WORK INSTRUCTIONS ::
Looking through the records that follow, determine how many lines contain "months" and reply with that number alone.

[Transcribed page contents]
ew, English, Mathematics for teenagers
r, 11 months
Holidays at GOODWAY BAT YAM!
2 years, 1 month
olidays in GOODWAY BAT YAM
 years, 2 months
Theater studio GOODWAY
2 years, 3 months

SOLUTION ::
3